Pipeline Design Decisions

The Problem

Early SKaiNET had a monolithic approach: each model family (LLaMA, Gemma, Apertus) had its own hand-coded runtime that handled everything — weight loading, forward pass, KV cache, tokenization, and generation. This led to:

  • Duplicated logic — each runtime reimplemented generate(), sample(), forward().

  • Tight coupling — tool calling only worked with kllama because ToolCallingDemo depended on GGUFTokenizer, a kllama-specific class.

  • No optimization — hand-coded runtimes couldn’t benefit from compute graph optimization passes.

The Solution: Separated Pipeline Stages

The pipeline is split into stages that are independently replaceable:

Diagram
Weight Loading

Parse GGUF/SafeTensors into typed tensor maps. Model-format concern, not architecture concern.

Network Definition

Pure functions (llamaNetwork(), apertusNetwork()) that return a Module tree. Architecture concern only.

Graph Compilation

Trace the module tree into a DAG, apply optimization passes. Framework concern.

Inference Runtime

forward(tokenId) and generate(). Pure inference, no I/O.

Tokenization

encode()/decode(). Completely independent of model architecture.

Chat Pipeline

ChatSession, AgentLoop, ChatTemplate. Independent of both model and tokenizer implementation.

Key Design Decisions

Tokenizer Interface with Metadata

The Tokenizer interface includes eosTokenId, bosTokenId, and vocabSize. This eliminated the need for the GGUFTokenizer downcast that previously coupled tool calling to kllama. Any tokenizer implementation works with ChatSession and AgentLoop.

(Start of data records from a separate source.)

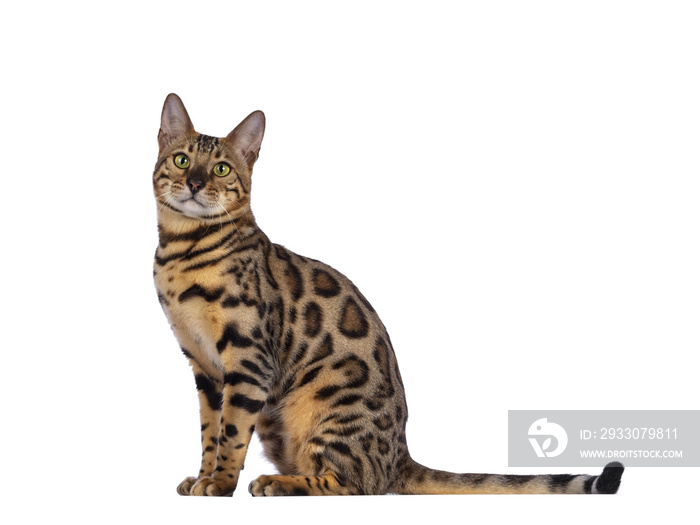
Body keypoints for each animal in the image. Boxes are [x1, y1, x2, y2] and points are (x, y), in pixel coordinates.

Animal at [152, 94, 624, 496]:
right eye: (181, 160)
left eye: (222, 169)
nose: (195, 183)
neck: (182, 253)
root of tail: (401, 453)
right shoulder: (204, 366)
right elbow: (209, 432)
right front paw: (200, 477)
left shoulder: (248, 358)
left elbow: (231, 432)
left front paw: (219, 482)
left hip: (324, 405)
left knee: (356, 482)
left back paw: (279, 483)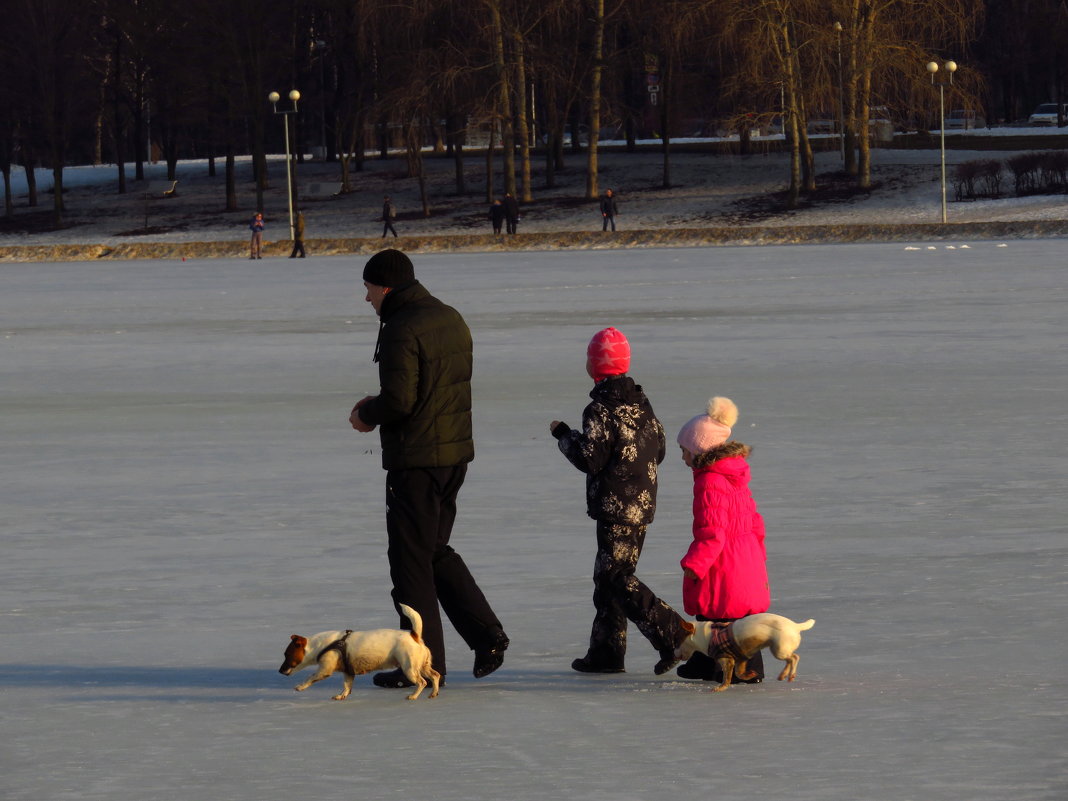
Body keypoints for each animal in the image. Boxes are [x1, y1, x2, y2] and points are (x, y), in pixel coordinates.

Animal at [279, 606, 442, 700]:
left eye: (287, 654)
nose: (280, 671)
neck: (317, 645)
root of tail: (414, 635)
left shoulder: (325, 669)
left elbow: (310, 677)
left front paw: (300, 687)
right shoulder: (347, 671)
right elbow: (347, 685)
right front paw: (342, 695)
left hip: (409, 668)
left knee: (422, 682)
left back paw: (413, 696)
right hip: (423, 666)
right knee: (435, 675)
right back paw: (433, 693)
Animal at [674, 610, 815, 692]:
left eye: (677, 641)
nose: (674, 654)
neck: (705, 636)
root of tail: (796, 626)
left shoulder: (726, 660)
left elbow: (727, 677)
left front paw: (721, 688)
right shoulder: (741, 659)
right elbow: (740, 673)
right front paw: (750, 674)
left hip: (779, 650)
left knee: (794, 657)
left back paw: (791, 675)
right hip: (778, 650)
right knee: (790, 659)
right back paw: (783, 675)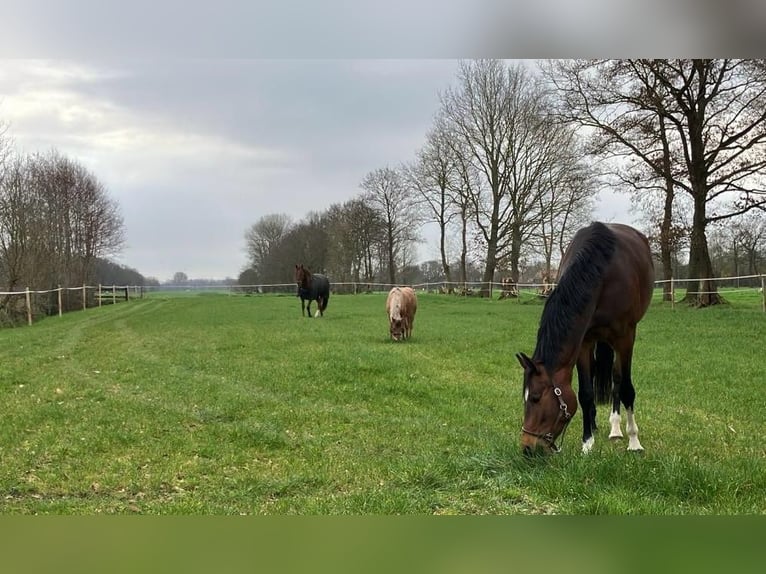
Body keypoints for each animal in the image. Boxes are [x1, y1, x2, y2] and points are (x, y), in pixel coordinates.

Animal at [516, 222, 654, 455]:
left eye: (535, 397)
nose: (527, 448)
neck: (603, 272)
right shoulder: (584, 342)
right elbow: (585, 394)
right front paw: (587, 443)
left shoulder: (626, 337)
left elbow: (627, 388)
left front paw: (634, 442)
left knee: (617, 378)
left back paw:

ChatSession as the Composition Root

Rather than having each CLI wire up InferenceRuntime + Tokenizer + ChatTemplate + ToolRegistry individually, ChatSession bundles them. A runner creates one ChatSession and gets chat, agent, and demo modes for free.

ModelRegistry for Auto-Detection

Instead of if/else chains in each CLI to determine which loader to use, ModelRegistry.detect(architecture) returns a ModelFamily enum with capabilities (tool calling support, chat template family). The unified skainet CLI uses this to load any GGUF model without architecture-specific flags.

GGUFTokenizer in llm-core

Moving GGUFTokenizer from kllama to llm-core was essential. Every runner needed it, but depending on kllama just for the tokenizer created circular dependency pressure. The TokenizerFactory in llm-core provides a clean entry point.